▶ **TASK INSTRUCTIONS**: Restate the data that follows exactly as it stands, beginning with the first line and ending with the line that contains "Other Change |".

Items listed in a dataset:
• • •

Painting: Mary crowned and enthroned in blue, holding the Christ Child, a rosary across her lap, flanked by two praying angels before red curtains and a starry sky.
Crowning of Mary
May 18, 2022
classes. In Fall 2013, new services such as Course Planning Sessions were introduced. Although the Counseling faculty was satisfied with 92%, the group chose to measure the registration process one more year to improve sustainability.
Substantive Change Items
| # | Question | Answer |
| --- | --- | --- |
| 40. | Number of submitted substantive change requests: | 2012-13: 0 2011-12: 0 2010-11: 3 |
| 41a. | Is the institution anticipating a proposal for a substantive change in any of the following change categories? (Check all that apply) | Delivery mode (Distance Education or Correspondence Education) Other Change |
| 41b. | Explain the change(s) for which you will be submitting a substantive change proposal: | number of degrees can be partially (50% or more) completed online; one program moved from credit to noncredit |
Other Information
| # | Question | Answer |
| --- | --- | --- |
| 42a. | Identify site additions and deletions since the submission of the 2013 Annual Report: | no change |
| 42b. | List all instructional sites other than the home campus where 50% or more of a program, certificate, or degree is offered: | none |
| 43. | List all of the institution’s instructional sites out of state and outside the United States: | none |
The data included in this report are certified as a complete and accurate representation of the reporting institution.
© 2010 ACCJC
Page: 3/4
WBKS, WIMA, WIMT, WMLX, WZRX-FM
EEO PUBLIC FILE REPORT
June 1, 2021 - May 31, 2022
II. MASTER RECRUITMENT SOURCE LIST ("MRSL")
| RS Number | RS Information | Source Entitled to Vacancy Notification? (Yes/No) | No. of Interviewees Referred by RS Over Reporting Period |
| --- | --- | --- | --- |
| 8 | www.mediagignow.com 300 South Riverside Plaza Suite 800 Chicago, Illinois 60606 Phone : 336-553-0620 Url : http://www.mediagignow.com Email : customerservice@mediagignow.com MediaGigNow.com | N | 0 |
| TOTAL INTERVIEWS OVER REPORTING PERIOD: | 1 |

• • •

▶ **RESPONSE BELOW**:
Painting: Mary crowned and enthroned in blue, holding the Christ Child, a rosary across her lap, flanked by two praying angels before red curtains and a starry sky.
Crowning of Mary
May 18, 2022
classes. In Fall 2013, new services such as Course Planning Sessions were introduced. Although the Counseling faculty was satisfied with 92%, the group chose to measure the registration process one more year to improve sustainability.
Substantive Change Items
| # | Question | Answer |
| --- | --- | --- |
| 40. | Number of submitted substantive change requests: | 2012-13: 0 2011-12: 0 2010-11: 3 |
| 41a. | Is the institution anticipating a proposal for a substantive change in any of the following change categories? (Check all that apply) | Delivery mode (Distance Education or Correspondence Education) Other Change |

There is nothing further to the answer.